The NBA has installed optical tracking cameras in every NBA arena, in the hopes of further quantifying some of basketball’s most intricate details. Now we have information on nearly everything, from how many miles players run per game, to how many touches they receive in the half-court, to how effective they are at defending the rim
In a crude analysis done by Business Insider, Tony Manfred concludes with his formula — named “pass rate” — that Brook Lopez is the biggest ballhog in the game. The formula is simple: passes per touch. Lopez has the lowest “pass rate” in the league, passing the ball out on just 47.7% of his touches.
Brook Lopez at No. 1! He’s certainly not the type of player you think of when the words “ball hog” come to mind. But he gets a relatively low number of touches, and he almost never passes once he does get the ball in his hands. The average pass rate across the NBA is 70.1%, and Lopez is at 47.4%.
When the ball goes into him in the post, more often than not it’s not coming back out.
While it’s impossible to argue with a formula — by the numbers, he’s right — here’s why he’s still wrong.

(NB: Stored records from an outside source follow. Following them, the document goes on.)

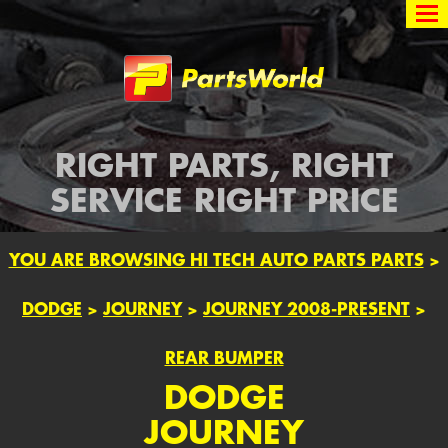
Partsworld
RIGHT PARTS, RIGHT
SERVICE RIGHT PRICE
YOU ARE BROWSING HI TECH AUTO PARTS PARTS
>
DODGE
>
JOURNEY
>
JOURNEY 2008-PRESENT
>
REAR BUMPER
DODGE
JOURNEY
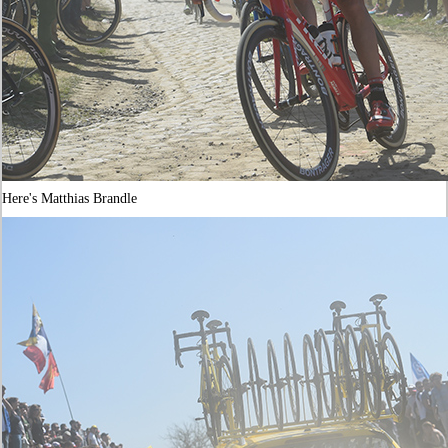
Here's Matthias Brandle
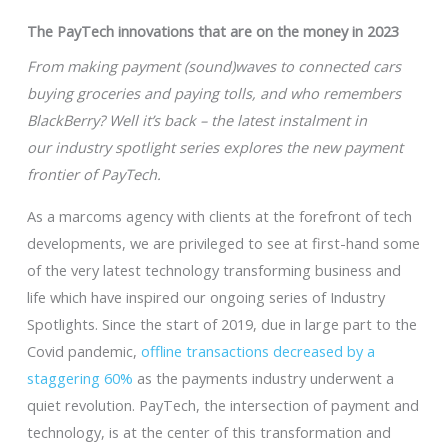
The PayTech innovations that are on the money in 2023
From making payment (sound)waves to connected cars
buying groceries and paying tolls, and who remembers
BlackBerry? Well it’s back – the latest instalment in
our industry spotlight series explores the new payment
frontier of PayTech.
As a marcoms agency with clients at the forefront of tech
developments, we are privileged to see at first-hand some
of the very latest technology transforming business and
life which have inspired our ongoing series of Industry
Spotlights. Since the start of 2019, due in large part to the
Covid pandemic,
offline transactions decreased by a
staggering 60%
as the payments industry underwent a
quiet revolution. PayTech, the intersection of payment and
technology, is at the center of this transformation and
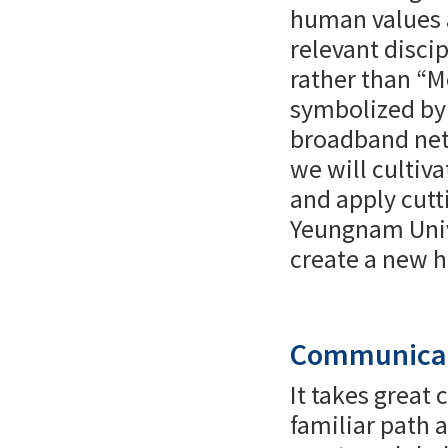
human values a
relevant disci
rather than “M
symbolized by 
broadband net
we will cultiv
and apply cutt
Yeungnam Unive
create a new h
Communicat
It takes great
familiar path 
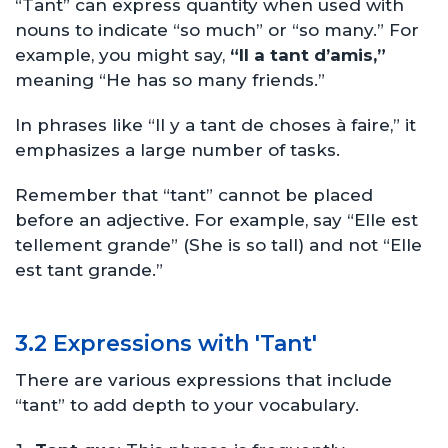
“Tant” can express quantity when used with
nouns to indicate “so much” or “so many.” For
example, you might say,
“Il a tant d’amis,”
meaning “He has so many friends.”
In phrases like “Il y a tant de choses à faire,” it
emphasizes a large number of tasks.
Remember that “tant” cannot be placed
before an adjective. For example, say “Elle est
tellement grande” (She is so tall) and not “Elle
est tant grande.”
3.2 Expressions with 'Tant'
There are various expressions that include
“tant” to add depth to your vocabulary.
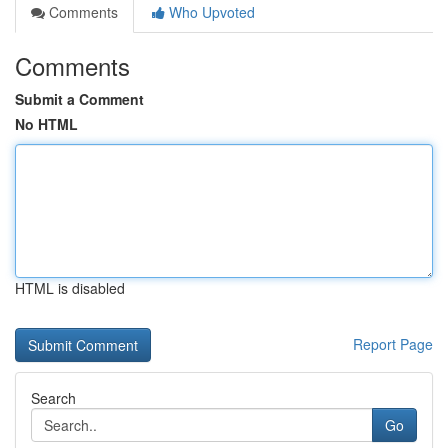
Comments
Who Upvoted
Comments
Submit a Comment
No HTML
HTML is disabled
Report Page
Search
Go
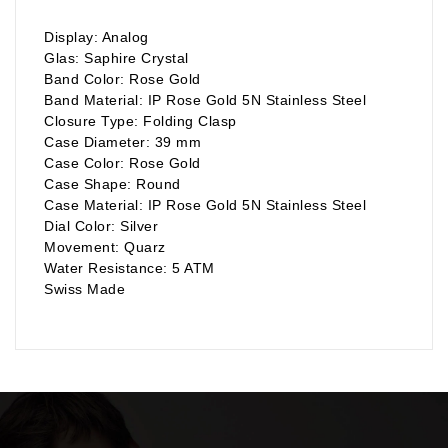
Display: Analog
Glas: Saphire Crystal
Band Color: Rose Gold
Band Material: IP Rose Gold 5N Stainless Steel
Closure Type: Folding Clasp
Case Diameter: 39 mm
Case Color: Rose Gold
Case Shape: Round
Case Material: IP Rose Gold 5N Stainless Steel
Dial Color: Silver
Movement: Quarz
Water Resistance: 5 ATM
Swiss Made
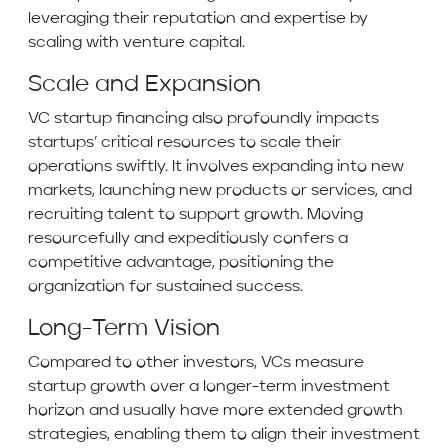
leveraging their reputation and expertise by
scaling with venture capital.
Scale and Expansion
VC startup financing also profoundly impacts
startups’ critical resources to scale their
operations swiftly. It involves expanding into new
markets, launching new products or services, and
recruiting talent to support growth. Moving
resourcefully and expeditiously confers a
competitive advantage, positioning the
organization for sustained success.
Long-Term Vision
Compared to other investors, VCs measure
startup growth over a longer-term investment
horizon and usually have more extended growth
strategies, enabling them to align their investment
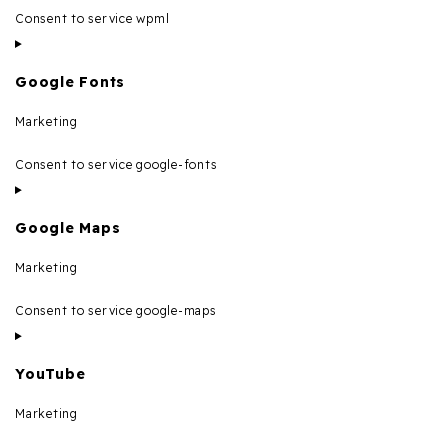
Consent to service wpml
Google Fonts
Marketing
Consent to service google-fonts
Google Maps
Marketing
Consent to service google-maps
YouTube
Marketing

What Manfred loses is the context. He later notes that many shooting guards are the “terminal node” in their offense, as the open man and the last pass before shooting. He cites guards Eric Gordon and Klay Thompson, primarily spot-up shooters, as examples.
But Lopez has the same function: the team finds him in open spots near the rim, and he converts. He’s the outlet, the team’s primary method of scoring, not its passer. Lopez currently leads the league in points per possession on post-ups and cuts to the basket, and a high percentage of his baskets are assisted on. This is how the offense works when it’s run through Lopez: he creates space in a high-percentage area, receives a pass in that high-percentage area, and converts a high-percentage shot.
That’s not to say that Lopez is a great passer. He’s struggled passing out of double-teams through much of his career, and no one will mistake him for Kevin Garnett in the high post. But a better way to do this analysis would be to chart how much time a player has the ball per game, not how many pure touches. Lopez, despite his high touch count, only has the ball in his hands for 0.8 minutes per game, ninth on the team. He’s not catching the ball, holding onto it for 16 seconds, and taking a
Blatche bad shot. He’s finishing.
And if you’re worried about his production? Check out the league leaders in points per half-court touch, from #10 (Markieff Morris) to #1 (guess who).
If you’re having trouble viewing the chart: Lopez scores nearly a full point per half-court touch (again, that includes passes, turnovers, the works), at 0.99 points per touch. Second place is Andre Drummond, at 0.79 points per touch, and 10th place is Jodie Meeks, at 0.62 points per touch. The second-place Drummond is closer in effectiveness to the tenth-place Meeks than he is to Lopez through six games.